(Exercise directions):
Write the next part of the article about the planned strike by resident doctors in England, starting after its last sentence.

═════ Document segment

Doctors srike in August 2023 - Photo:
PersonnelToday
Resident doctors in England are poised to strike starting November 14 due to ongoing disputes over job security and the restoration of pay that have yet to be resolved. This decision comes after the British Medical Association (BMA) urged Health Secretary Wes Streeting to resume negotiations to avert the strike [1].
The BMA Resident Doctors Committee England (RDC) says that the dispute centres on two connected issues. The first is pay erosion: the real-terms value of resident doctors' pay has fallen significantly, and the government has not committed to a credible path to restore it. Secondly, specialist training places and substantive posts remain insufficient, leading to unacceptable career uncertainty for resident doctors.
The BMA reports an August survey revealed that some 34% of resident doctors struggled to secure stable employment. The committee is advocating for a multi-year pay deal or targeted improvements for the current year to relieve the financial pressures that many doctors are facing.
Since 2008, there has been a significant 21% decline in real-term salaries for resident doctors.

══════════
═════ Dataset content

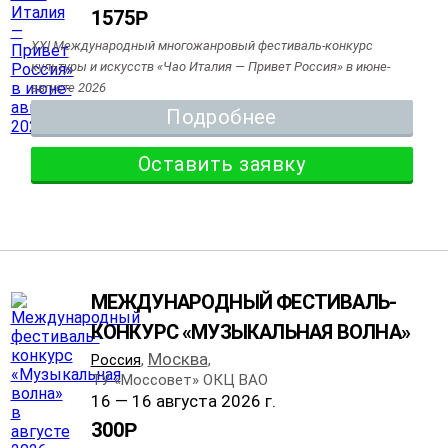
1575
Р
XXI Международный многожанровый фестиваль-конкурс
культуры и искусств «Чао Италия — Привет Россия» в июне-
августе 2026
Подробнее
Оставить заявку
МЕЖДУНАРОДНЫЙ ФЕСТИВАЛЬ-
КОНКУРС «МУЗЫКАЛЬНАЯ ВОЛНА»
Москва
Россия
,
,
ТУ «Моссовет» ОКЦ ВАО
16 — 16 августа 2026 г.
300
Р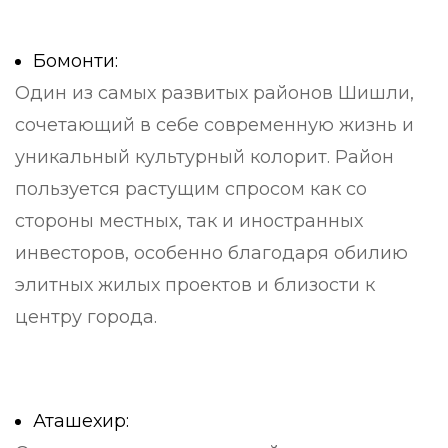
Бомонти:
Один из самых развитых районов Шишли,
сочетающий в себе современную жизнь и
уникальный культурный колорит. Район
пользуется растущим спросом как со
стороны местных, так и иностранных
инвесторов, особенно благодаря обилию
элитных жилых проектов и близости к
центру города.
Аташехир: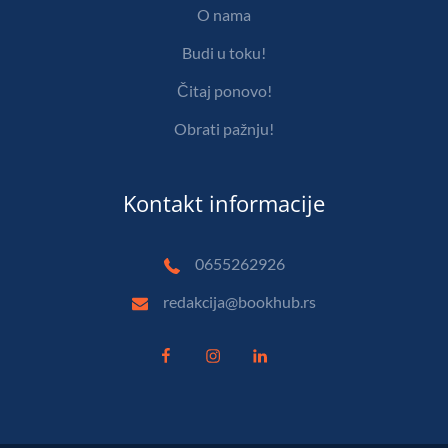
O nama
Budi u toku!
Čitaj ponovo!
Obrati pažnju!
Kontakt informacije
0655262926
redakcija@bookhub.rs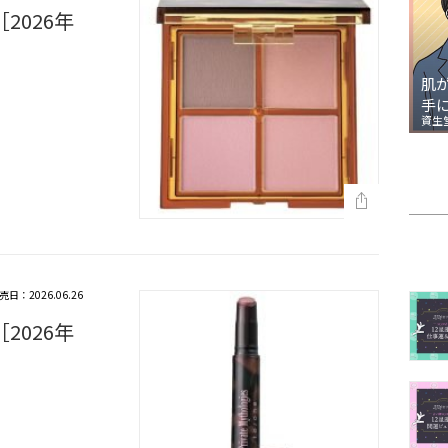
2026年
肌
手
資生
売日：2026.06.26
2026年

══════════
═════ Dataset content

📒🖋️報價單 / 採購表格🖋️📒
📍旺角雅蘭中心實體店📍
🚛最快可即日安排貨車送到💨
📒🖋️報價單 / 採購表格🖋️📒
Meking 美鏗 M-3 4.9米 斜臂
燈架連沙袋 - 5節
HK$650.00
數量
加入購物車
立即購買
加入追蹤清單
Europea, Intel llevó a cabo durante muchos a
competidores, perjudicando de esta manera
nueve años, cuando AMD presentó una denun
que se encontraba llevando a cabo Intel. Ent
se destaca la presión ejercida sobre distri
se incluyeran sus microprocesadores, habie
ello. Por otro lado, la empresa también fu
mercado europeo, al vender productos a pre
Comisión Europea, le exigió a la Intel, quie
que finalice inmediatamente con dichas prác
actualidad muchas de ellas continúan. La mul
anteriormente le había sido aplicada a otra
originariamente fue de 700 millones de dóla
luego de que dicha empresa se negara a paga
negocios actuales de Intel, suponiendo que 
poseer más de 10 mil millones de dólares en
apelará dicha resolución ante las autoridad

══════════
═════ Dataset content

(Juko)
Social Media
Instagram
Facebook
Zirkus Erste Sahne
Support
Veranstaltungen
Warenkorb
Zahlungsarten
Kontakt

══════════

(Output for this exercise):
Further, despite the government's recent announcement of an additional 1,000 specialty training positions, many in the medical community view these efforts as inadequate and slow in addressing the pressing needs within the healthcare system.
The BMA points out that despite over 90% of members voting in favour of action regarding both pay and training disputes, the government has shown unwillingness to address these critical issues. Following a meeting on October 13, the Health Secretary's lack of a comprehensive plan to tackle these challenges has prompted the decision for a full walk-out.
Resident doctors are instructed not to start shifts from 7 a.m. on November 14. Emergency cover will be maintained during the strike, although there will be a complete withdrawal of substantive duties.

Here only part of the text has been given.